Résumé de la décision
La Confédération nationale des avocats (CNA) a contesté un arrêté du 23 janvier 2022 de la ministre du travail, qui fixait la liste des organisations professionnelles d'employeurs reconnues représentatives dans la branche du personnel des cabinets d'avocats. La CNA a demandé l'annulation de cet arrêté, arguant qu'elle n'y figurait pas alors que d'autres organisations l'étaient. La cour administrative d'appel de Paris a rejeté sa requête par un arrêt du 13 avril 2023. La CNA a ensuite formé un pourvoi devant le Conseil d'État, qui a décidé de ne pas admettre ce pourvoi, considérant que les arguments présentés n'étaient pas de nature à justifier une admission.
Arguments pertinents
1. Erreur de droit : La CNA soutenait que l'arrêt de la cour administrative d'appel était entaché d'une erreur de droit, en ce qu'il affirmait que le seul visa des résultats de l'audience au Haut Conseil du dialogue social ne prouvait pas que la candidature des organisations professionnelles d'employeurs avait été instruite conformément aux critères légaux. La cour a estimé que ce moyen n'était pas suffisant pour permettre l'admission du pourvoi.
> "Ce moyen n'est pas de nature à permettre l'admission du pourvoi."
2. Charge de la preuve : La décision souligne que la CNA devait prouver l'abstention de l'administration à respecter les critères d'instruction, ce qui n'a pas été démontré.
Interprétations et citations légales
1. Article L. 822-1 du code de justice administrative : Cet article stipule que le pourvoi en cassation devant le Conseil d'État fait l'objet d'une procédure préalable d'admission, et que l'admission peut être refusée si le pourvoi est irrecevable ou non fondé sur un moyen sérieux.
> "Le pourvoi en cassation devant le Conseil d'Etat fait l'objet d'une procédure préalable d'admission. L'admission est refusée par décision juridictionnelle si le pourvoi est irrecevable ou n'est fondé sur aucun moyen sérieux."
2. Article L. 2151-1 du code du travail : Bien que cet article ne soit pas cité directement dans la décision, il est sous-jacent à la question de l'instruction des candidatures des organisations professionnelles d'employeurs.
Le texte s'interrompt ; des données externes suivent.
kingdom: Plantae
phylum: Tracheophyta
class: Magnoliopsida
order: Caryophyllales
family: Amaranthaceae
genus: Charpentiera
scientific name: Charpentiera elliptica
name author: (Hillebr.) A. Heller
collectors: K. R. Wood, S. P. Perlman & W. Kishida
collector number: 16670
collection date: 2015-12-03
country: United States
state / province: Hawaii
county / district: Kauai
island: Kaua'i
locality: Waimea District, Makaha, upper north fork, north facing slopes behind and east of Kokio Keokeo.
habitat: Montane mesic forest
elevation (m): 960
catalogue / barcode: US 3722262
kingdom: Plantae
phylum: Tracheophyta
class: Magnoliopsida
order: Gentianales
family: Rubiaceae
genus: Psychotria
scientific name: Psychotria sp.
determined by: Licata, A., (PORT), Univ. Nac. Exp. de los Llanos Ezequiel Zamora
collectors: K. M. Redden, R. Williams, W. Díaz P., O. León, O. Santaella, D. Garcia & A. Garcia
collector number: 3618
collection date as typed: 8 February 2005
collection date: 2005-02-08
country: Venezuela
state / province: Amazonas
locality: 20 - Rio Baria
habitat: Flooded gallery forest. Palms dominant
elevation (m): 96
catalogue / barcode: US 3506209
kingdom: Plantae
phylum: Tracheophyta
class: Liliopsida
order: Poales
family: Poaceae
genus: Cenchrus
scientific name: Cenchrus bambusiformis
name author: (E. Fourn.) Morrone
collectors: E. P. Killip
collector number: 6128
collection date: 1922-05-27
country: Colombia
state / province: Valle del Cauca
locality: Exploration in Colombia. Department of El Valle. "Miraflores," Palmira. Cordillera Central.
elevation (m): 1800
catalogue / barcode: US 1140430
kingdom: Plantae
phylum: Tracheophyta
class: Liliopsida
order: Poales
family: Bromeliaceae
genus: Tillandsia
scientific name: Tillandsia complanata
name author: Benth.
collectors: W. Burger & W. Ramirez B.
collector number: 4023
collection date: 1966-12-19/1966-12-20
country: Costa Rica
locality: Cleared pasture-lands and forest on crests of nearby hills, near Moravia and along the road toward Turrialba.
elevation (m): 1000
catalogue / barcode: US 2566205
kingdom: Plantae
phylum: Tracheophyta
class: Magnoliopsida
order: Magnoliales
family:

La cour a considéré que la CNA n'avait pas prouvé que l'administration n'avait pas respecté les critères d'instruction prévus par cet article.
En somme, la décision du Conseil d'État repose sur l'absence de moyens sérieux justifiant l'admission du pourvoi, ainsi que sur la charge de la preuve qui incombe à la CNA pour démontrer une éventuelle erreur dans l'instruction des candidatures par l'administration.